7-Bu uçaklar halen Türkiye’de faaliyet gösteren havayolu şirketlerine bir alt birim olarak mı entegre edilecek, yoksa hızla yeni şirketler kurulması için bir yöntem mi geliştirilecektir?
8-Bulunacak olası çözüme uluslararası sigorta şirketleri nasıl tepki gösterecektir? Yoksa bu hava araçlarının sigorta güvencesini Rusya devleti mi sağlayacaktır?
9-Finansal kiralama şirketleri, Rusya ile Türkiye’nin anlaşması halinde, uçakların Türk tesciline girmesinden çok mutlu olacaklardır, zira Türkiye uluslararası hukuk düzeninin bir parçasıdır. Ancak, sözleşmelerde belirtilen depozitlerin, uçuş rezervlerinin ve kiraların haklı olarak döviz cinsinden ödenmesini bekleyeceklerdir.

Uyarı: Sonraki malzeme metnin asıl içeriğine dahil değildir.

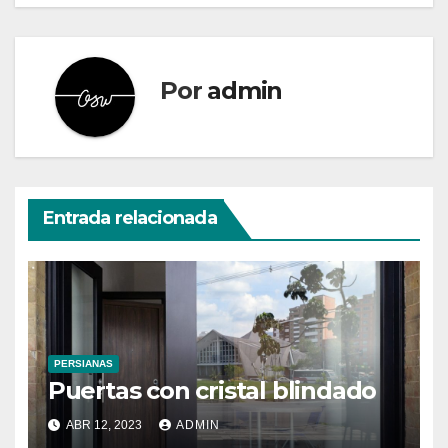
Por
admin
Entrada relacionada
PERSIANAS
Puertas con cristal blindado
ABR 12, 2023
ADMIN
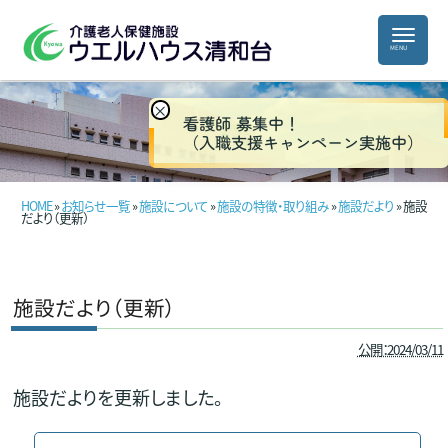
×
看護師 募集中！
（入職支援キャンペーン実施中）
HOME
»
お知らせ一覧
»
施設について
»
施設の特徴・取り組み
»
施設だより
» 施設
だより（更新）
施設だより（更新）
公開：2024/03/11
施設だよりを更新しました。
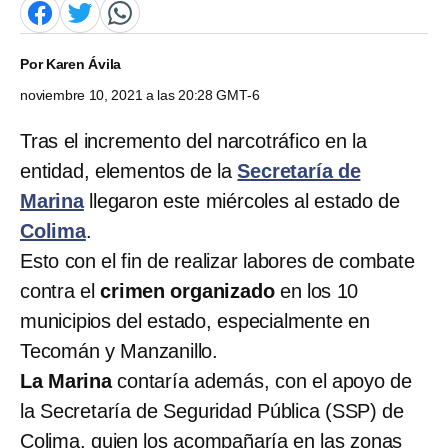
Por
Karen Ávila
noviembre 10, 2021 a las 20:28 GMT-6
Tras el incremento del narcotráfico en la
entidad, elementos de la
Secretaría de
Marina
llegaron este miércoles al estado de
Colima
.
Esto con el fin de realizar labores de combate
contra el
crimen organizado
en los 10
municipios del estado, especialmente en
Tecomán y Manzanillo.
La Marina
contaría además, con el apoyo de
la Secretaría de Seguridad Pública (SSP) de
Colima, quien los acompañaría en las zonas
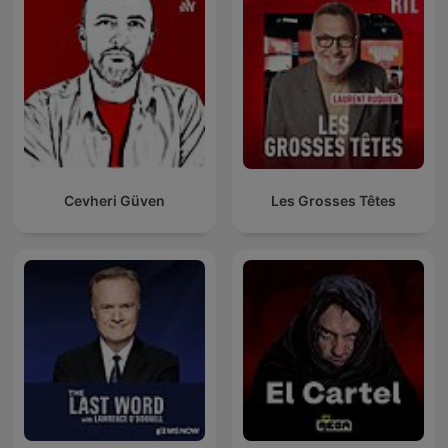
Cevheri Güven
Les Grosses Têtes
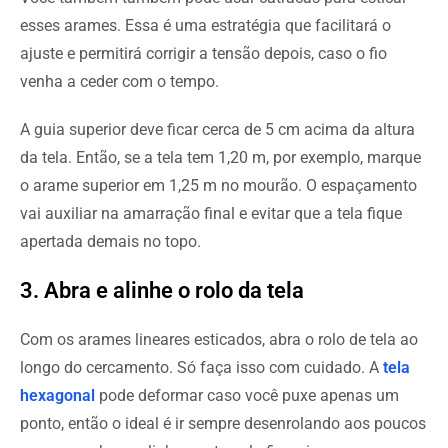
esses arames. Essa é uma estratégia que facilitará o
ajuste e permitirá corrigir a tensão depois, caso o fio
venha a ceder com o tempo.
A guia superior deve ficar cerca de 5 cm acima da altura
da tela. Então, se a tela tem 1,20 m, por exemplo, marque
o arame superior em 1,25 m no mourão. O espaçamento
vai auxiliar na amarração final e evitar que a tela fique
apertada demais no topo.
3. Abra e alinhe o rolo da tela
Com os arames lineares esticados, abra o rolo de tela ao
longo do cercamento. Só faça isso com cuidado. A
tela
hexagonal
pode deformar caso você puxe apenas um
ponto, então o ideal é ir sempre desenrolando aos poucos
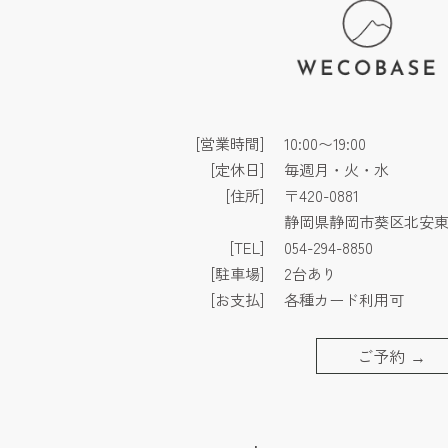
[営業時間]
10:00〜19:00
[定休日]
毎週月・火・水
[住所]
〒420-0881
静岡県静岡市葵区北安東3
[TEL]
054-294-8850
[駐車場]
2台あり
[お支払]
各種カード利用可
ご予約
→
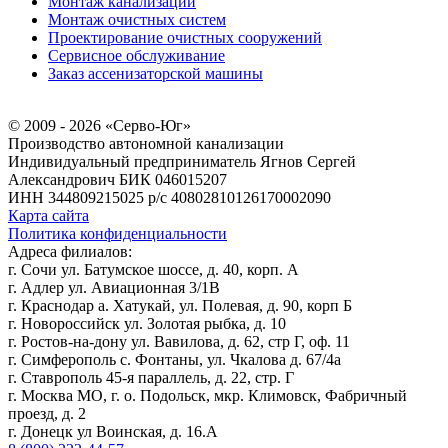
Монтаж канализации
Монтаж очистных систем
Проектирование очистных сооружений
Сервисное обслуживание
Заказ ассенизаторской машины
© 2009 - 2026 «Серво-Юг»
Производство автономной канализации
Индивидуальный предприниматель Ягнов Сергей
Александрович
БИК 046015207
ИНН 344809215025
р/с 40802810126170002090
Карта сайта
Политика конфиденциальности
Адреса филиалов:
г. Сочи ул. Батумское шоссе, д. 40, корп. А
г. Адлер ул. Авиационная 3/1В
г. Краснодар а. Хатукай, ул. Полевая, д. 90, корп Б
г. Новороссийск ул. Золотая рыбка, д. 10
г. Ростов-на-дону ул. Вавилова, д. 62, стр Г, оф. 11
г. Симферополь с. Фонтаны, ул. Чкалова д. 67/4а
г. Ставрополь 45-я параллель, д. 22, стр. Г
г. Москва МО, г. о. Подольск, мкр. Климовск, Фабричный
проезд, д. 2
г. Донецк ул Воинская, д. 16.А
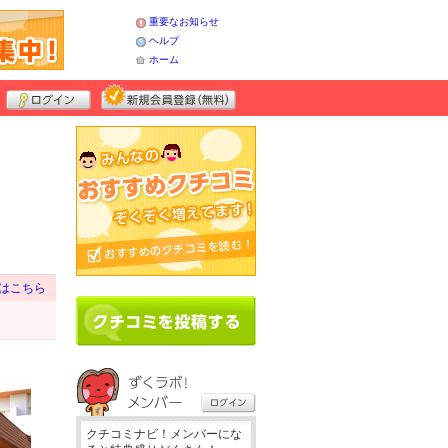
重要なお知らせ
ヘルプ
ホーム
はこちら
クチコミナビ！メンバーにな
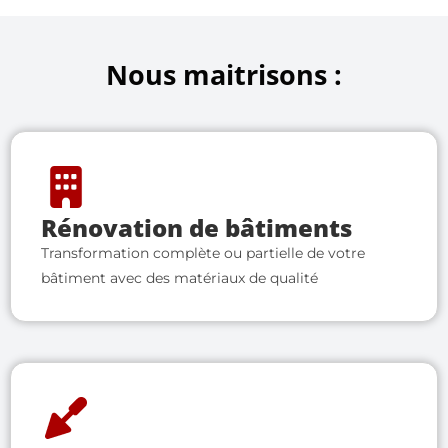
Nous maitrisons :
Rénovation de bâtiments
Transformation complète ou partielle de votre
bâtiment avec des matériaux de qualité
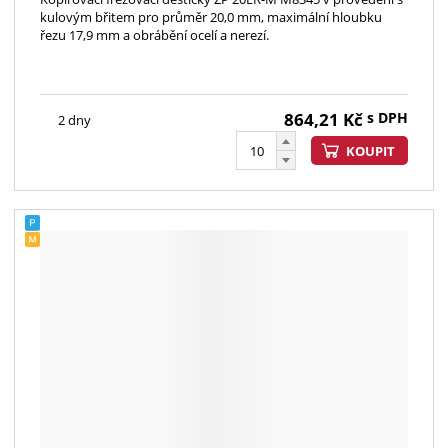
kulovým břitem pro průměr 20,0 mm, maximální hloubku
řezu 17,9 mm a obrábění ocelí a nerezí.
864,21
Kč
s DPH
2 dny
KOUPIT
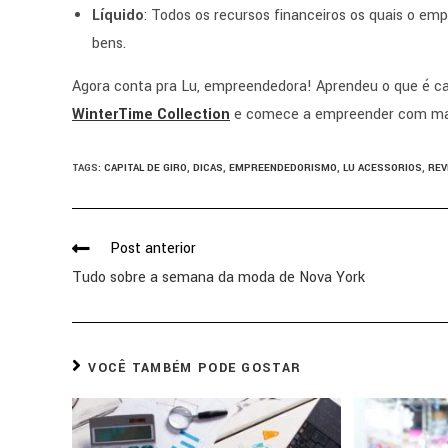
Líquido
: Todos os recursos financeiros os quais o em
bens.
Agora conta pra Lu, empreendedora! Aprendeu o que é ca
WinterTime Collection
e comece a empreender com mai
TAGS
:
CAPITAL DE GIRO
,
DICAS
,
EMPREENDEDORISMO
,
LU ACESSORIOS
,
REV
Post anterior
Tudo sobre a semana da moda de Nova York
VOCÊ TAMBÉM PODE GOSTAR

10-Rusya’da hemen hemen tüm sektörlerde faaliyet gösteren şirketler gibi Türk tur operatörleri ve onlara bağlı havayollarının Birleşik Arap Emirlikleri, Güney Kıbrıs, Malta vb. ülkelerde para tutmalarına olanak veren şirketleri vardır. Bu şirketlerin Rusya ile doğrudan bağlantısı olmadığından ambargo kapsamında varlıklarına el konulması düşük olasılıktır. Dolayısıyla SWIFT sistemi üzerinden finansal kiralama şirketlerine ödeme yapabilmeleri teoride mümkündür.
11-Ancak, bu düzen bir şekilde kurulabilse bile ortaya bir başka sorun daha çıkmaktadır. Tur operatörleri ve havayolları nakit akışı üzerinden çalıştıklarından, döviz dağları üzerinde oturmazlar. Zaman içinde yaptıkları birikimleri bazı otel yatırımlarında kullanmış olsalar bile, korona krizi ve ardından gelen bu kriz nedeniyle otel değerleri yerlerde sürünmektedir. Finansman sağlanması amacıyla satılmaları veya teminat gösterilmeleri pratik olarak pek mümkün değildir. Dolayısıyla Rusya’da ruble ile yapılacak tur paketi satışlarından elde edilecek gelirin dövize dönüştürülemeyeceği bir ortamda bu sistem de çalışamayacaktır.
12-Türk devleti ise meşhur 128 milyar dolarla sloganlaşan eksideki Merkez Bankası kaynakları ile Rusya’da iş yapan şirketlerden ruble alıp karşılığında döviz verecek durumda değildir. Yukarıda değindiğim turistin Türkiye’de harcayacağı rublenin Rusya’dan yapılacak alımlarda döviz yerine kullanılması modelini burada da kullanmak gerekecektir.
Özetle, hiç önceliği olmamasına rağmen, Rusya’nın Türkiye’ye turizm hareketinin iyi niyetle önünü açması, finansal kiralama şirketlerinin bu duruma razı olması, sigorta sorununun çözülmesi, kabotaj yasasının geçici bir maddeyle esnetilmesi, Türkiye ve Rusya’nın ruble üzerinden iki ülke arasında para hareketliliğini çalıştırmaları ile bu yaz Rusya’dan Türkiye’ye turizm hareketliliği kısıtlı ölçüde de olsa gerçekleştirilebilir.
Ancak, bu karmaşık işlemleri bugünkü Türk devlet yapısında hızlı bir şekilde gerçekleştirebilecek kadroların kalmış olması şüphelidir. Ayrıca, yukarıda tanımladığım sistem veya bir benzerinin çalışır hale getirilmesi haline bile Batı’dan tepki görmemesi gerekir. Nitekim Yunanistan ve Güney Kıbrıs Rum Yönetimi şimdiden Türkiye’nin Rusya ile olan ilişkilerinde denge kurmaya çalışan politikasını engelleme çalışmalarına başlamış durumdadır.
Türkiye’nin Rusya ile mecburiyetleri ötesinde bir ilişkiye girdiği ve konulan ambargolardan istifade ederek kendine avantaj sağlamaya çalıştığı hissi Batı’da oluşursa iyice sıkıntıya girmemiz söz konusu olabilir.
Sorunun, özel ve kamuda konuyla ilgili tüm tarafların hızla bir araya gelmesi ve ortaklaşa çözümler üretmesiyle aşılabileceği açıktır. Vakit dardır ve hantallığa tahammülü yoktur.